*TASK ITEM:* Only the lines from the start of the entries up to and including the line with "perpetrated in Panama." should be written out, exactly as they stand.

*PROVIDED RECORDS:*
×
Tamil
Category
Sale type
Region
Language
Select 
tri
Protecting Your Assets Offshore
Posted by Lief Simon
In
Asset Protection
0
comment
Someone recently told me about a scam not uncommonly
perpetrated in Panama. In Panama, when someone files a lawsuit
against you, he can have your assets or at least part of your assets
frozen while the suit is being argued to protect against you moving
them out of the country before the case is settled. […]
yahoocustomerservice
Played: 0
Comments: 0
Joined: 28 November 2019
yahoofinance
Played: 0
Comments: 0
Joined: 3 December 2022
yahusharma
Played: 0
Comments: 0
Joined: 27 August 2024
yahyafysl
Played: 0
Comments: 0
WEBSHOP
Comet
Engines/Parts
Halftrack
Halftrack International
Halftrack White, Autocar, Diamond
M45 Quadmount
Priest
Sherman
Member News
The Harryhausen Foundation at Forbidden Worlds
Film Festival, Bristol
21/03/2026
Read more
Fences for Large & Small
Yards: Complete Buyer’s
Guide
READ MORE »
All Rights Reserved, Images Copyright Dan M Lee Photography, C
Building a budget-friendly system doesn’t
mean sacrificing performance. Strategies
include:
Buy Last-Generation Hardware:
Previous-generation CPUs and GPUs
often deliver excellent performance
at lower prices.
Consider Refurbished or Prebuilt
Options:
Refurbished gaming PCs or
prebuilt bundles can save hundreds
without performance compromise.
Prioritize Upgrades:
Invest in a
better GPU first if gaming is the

*EXPECTED OUTPUT:*
×
Tamil
Category
Sale type
Region
Language
Select 
tri
Protecting Your Assets Offshore
Posted by Lief Simon
In
Asset Protection
0
comment
Someone recently told me about a scam not uncommonly
perpetrated in Panama. In Panama, when someone files a lawsuit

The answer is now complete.